Dalam konteks transformasi energi global, teknologi gas-ke-cair (GTL) telah muncul dengan cepat sebagai proses revolusioner untuk mengubah gas alam menjadi bahan bakar cair. Inti dari proses ini adalah proses Fischer-Tropsch, yang mengubah karbon monoksida (CO) dan hidrogen (H2) menjadi hidrokarbon rantai panjang, termasuk bahan bakar seperti bensin dan solar, melalui serangkaian reaksi kimia.
Oleh karena itu, proses Fischer-Tropsch tidak hanya menghasilkan syngas secara efisien, tetapi juga mengubahnya menjadi bahan bakar cair yang kita gunakan setiap hari, yang sangat penting untuk mengurangi ketergantungan pada minyak bumi konvensional.
Langkah pertama dalam proses kimia ini melibatkan oksidasi parsial metana, komponen utama gas alam, untuk menghasilkan campuran syngas mentah yang sebagian besar mengandung karbon monoksida dan hidrogen. Campuran ini dioptimalkan lebih lanjut melalui reaksi pergeseran gas-air untuk memperoleh rasio CO/H2 yang sesuai, kemudian pengotor dihilangkan, mengubahnya menjadi gas sintesis murni. Selanjutnya, gas sintesis murni dimasukkan ke dalam proses Fischer-Tropsch, tempat berbagai hidrokarbon sintetis diproduksi melalui aksi katalis besi atau kobalt.
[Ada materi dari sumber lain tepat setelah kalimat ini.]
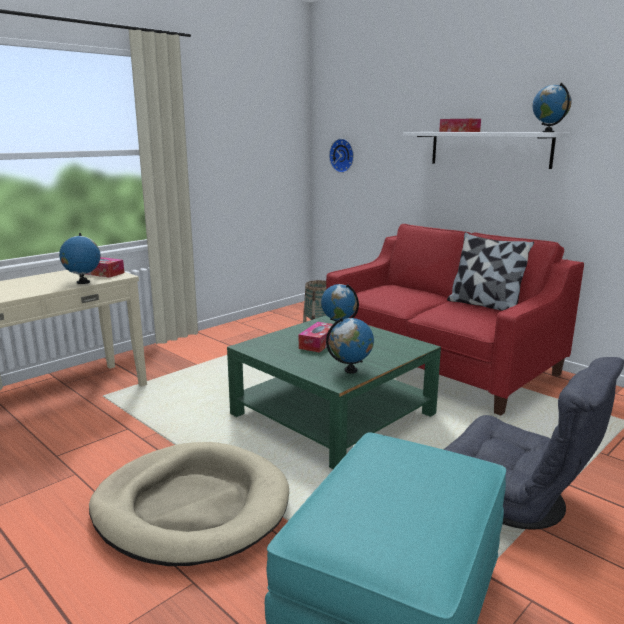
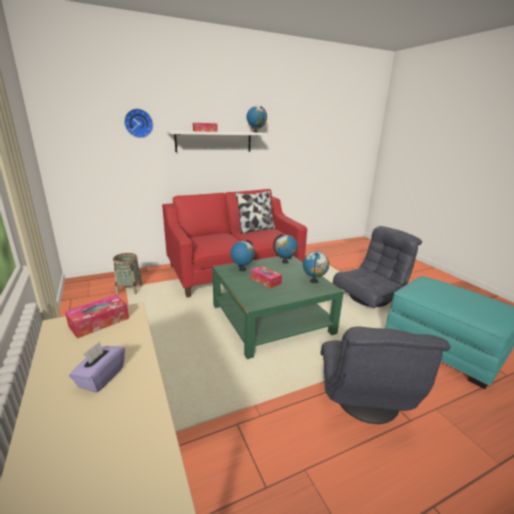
camera: 70 degrees left, 5 degrees up
(34, 285) = (101, 377): none -> purple tissue box
(83, 282) = (132, 336): globe -> globe (285, 262)
(191, 507) = (364, 399): beige dog bed -> grey armchair
(343, 155) = (84, 150): wall clock -> wall clock (138, 123)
Rute lain adalah mengubah metana menjadi metanol, suatu proses yang melibatkan tiga reaksi utama. Pertama, metana dan air menghasilkan karbon dioksida dan hidrogen melalui reaksi reformasi uap, kemudian reaksi perpindahan air dilakukan untuk meningkatkan produksi hidrogen, dan akhirnya hidrogen yang dihasilkan digabungkan dengan karbon monoksida untuk mensintesis metanol.
Perlu disebutkan bahwa metanol hanya memiliki setengah kepadatan energi bensin, tetapi fluiditas dan kemudahan penanganannya menjadikannya komponen bahan bakar yang sangat baik.
Pada tahun 1970-an, Mobil mengembangkan teknologi untuk mengubah metanol menjadi bensin. Proses ini melibatkan dehidrasi parsial metanol dengan bantuan katalis saringan molekuler untuk menghasilkan dimetil eter, yang kemudian diubah lebih lanjut menjadi berbagai hidrokarbon rantai panjang, yang akhirnya membentuk bensin, yang 80% terdiri dari lima atau lebih atom karbon.
Selain proses konversi metanol, GTL juga memperkenalkan konsep biogas-ke-cairan (Bio-GTL), yang menggunakan mikroorganisme dan enzim untuk mengubah metana menjadi bahan bakar cair. Pendekatan ini menandai tren pengembangan baru dalam teknologi GTL dan menunjukkan potensi katalisis mikroba untuk konversi energi.
Bank Dunia menunjukkan bahwa sekitar 150 miliar meter kubik gas alam dibakar atau dilepaskan setiap tahun, yang setara dengan 25% dari konsumsi gas alam di Amerika Serikat. Jika sumber daya ini dapat dikonversi melalui GTL, hal itu akan memberi kita manfaat ekonomi yang besar.
Saat ini, beberapa perusahaan multinasional besar seperti Royal Dutch Shell dan Sasol telah berinvestasi dalam pembangunan pabrik GTL. Pabrik-pabrik ini tidak hanya mencapai konversi gas alam yang efisien, tetapi juga memberikan solusi inovatif untuk meningkatkan rantai pasokan bahan bakar global. Dengan menipisnya sumber daya minyak konvensional, diyakini bahwa teknologi GTL akan menjadi semakin populer.
Namun, bagaimana ekonomi teknologi GTL akan memengaruhi penerapannya di pasar saat harga gas alam dan minyak mentah global berubah? Ini adalah pertanyaan yang layak ditelusuri?